Tenía una enfermedad que le atrofiaba la lengua, y, en consecuencia su habla tenía muchas dificultades. Tantas que se vió imposibilitado para continuar su labor predicadora. Por este motivo le pusieron el mote de "el tartamudo".
Se vió en la necesidad de encontrar ayuda. Tuvo suerte y la encontró en San Vicente Mártir, en Huesca. Se convirtió en su más eficaz ayudante y le acompañaba en todo momento y lugar para, en nombre de San Valero, predicar sus palabras.
Llegó un momento en que San Vicente entendía casi a la perfección a San Valero, con lo cual también se había convertido en su intérprete.
Corrían los comienzos del Siglo IV. Roma había emprendido una guerra sin cuartel contra el Cristianismo.
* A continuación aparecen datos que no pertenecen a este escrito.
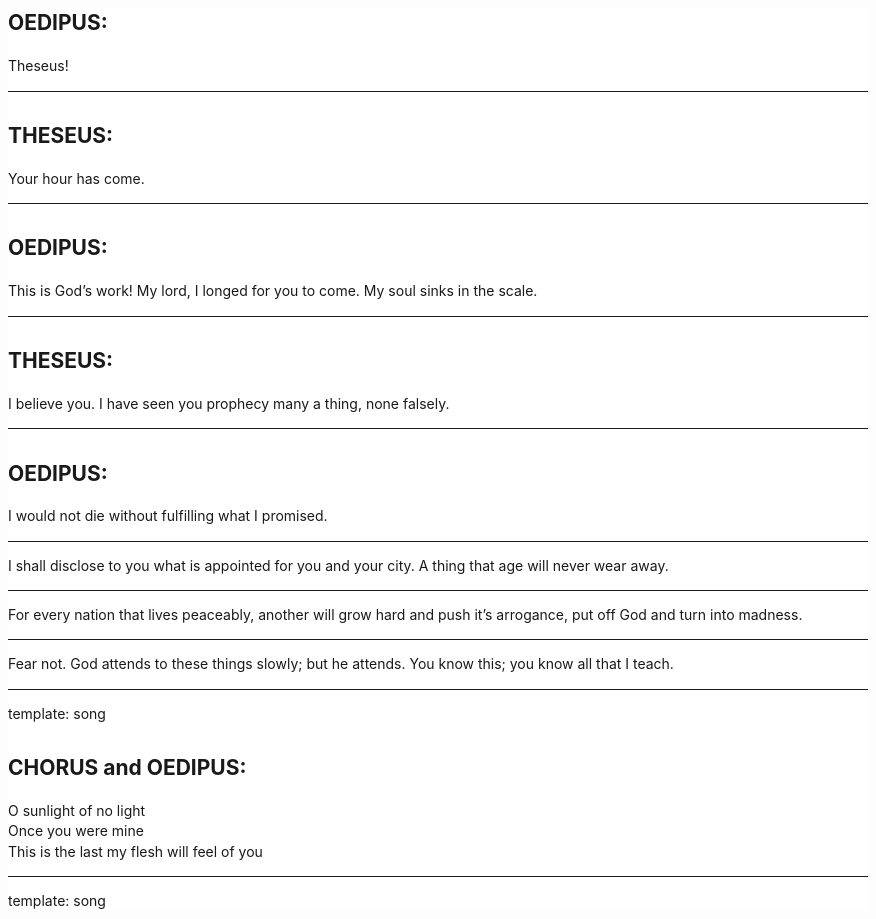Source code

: 
## OEDIPUS:
Theseus!

---

## THESEUS:
Your hour has come.

---

## OEDIPUS:
This is God’s work! My lord, I longed for you to come. My soul sinks in the scale.

---

## THESEUS:
I believe you. I have seen you prophecy many a thing, none falsely.

---

## OEDIPUS:
I would not die without fulfilling what I promised.

---

I shall disclose to you what is appointed for you and your city. A thing that age will never wear away.

---

For every nation that lives peaceably, another will grow hard and push it’s arrogance, put off God and turn into madness. 

---

Fear not. God attends to these things slowly; but he attends. You know this; you know all that I teach.

---

template: song

## CHORUS and OEDIPUS:
O sunlight of no light<br>
Once you were mine<br>
This is the last my flesh will feel of you

---

template: song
Todo lo que ésto representaba se convertía en amenaza para el poder de Roma.
Optaron por deshacerse de este peligro y endurecieron la persecución a los Cristianos llegando a ser cruel y despiadada.
De esta persecución se encargaron Maximino y Diocleciano que, directamente atacaban todo cuanto formase parte de la Iglesia; en especial a sus Obispos y otros altos cargos eclesiásticos.
En una de las incursiones, San Valero y San Vicente fueron hechos prisioneros, y condenados al exilio; aunque tal exilio fue el llevarlos a Valencia donde serían juzgados ejemplarmente. Durante el juicio, San Valero no era capaz de ser entendido por el Tribunal, dada su tartamudez que había empeorado.
En consecuencia, San Vicente quiso hacer de intérprete y habló por él mismo y por San Valero. El Tribunal no tardó en pronunciarse condenando de inmediato a San Vicente al martirio.
A San Valero se conformaron con desterrarlo de Zaragoza y fue enviado a Enate; un pueblo cercano a Barbastro (Huesca).
El resto de su vida la entregó por entero a la oración, especialmente cuando supo la suerte que había corrido San Vicente. Falleció en el año 315.
Los restos de San Valero, convertidos en reliquias, según la tradición y costumbres de entonces, fueron muy veneradas y trasladadas en varias ocasiones para protegerlas de los árabes que ya habían comenzado la invasión de la Península.
Un traslado llevó sus restos al Castillo de Estrada. Finalmente fueron llevaron a Roda de Isábena que era Cabeza Eclesial de Aragón.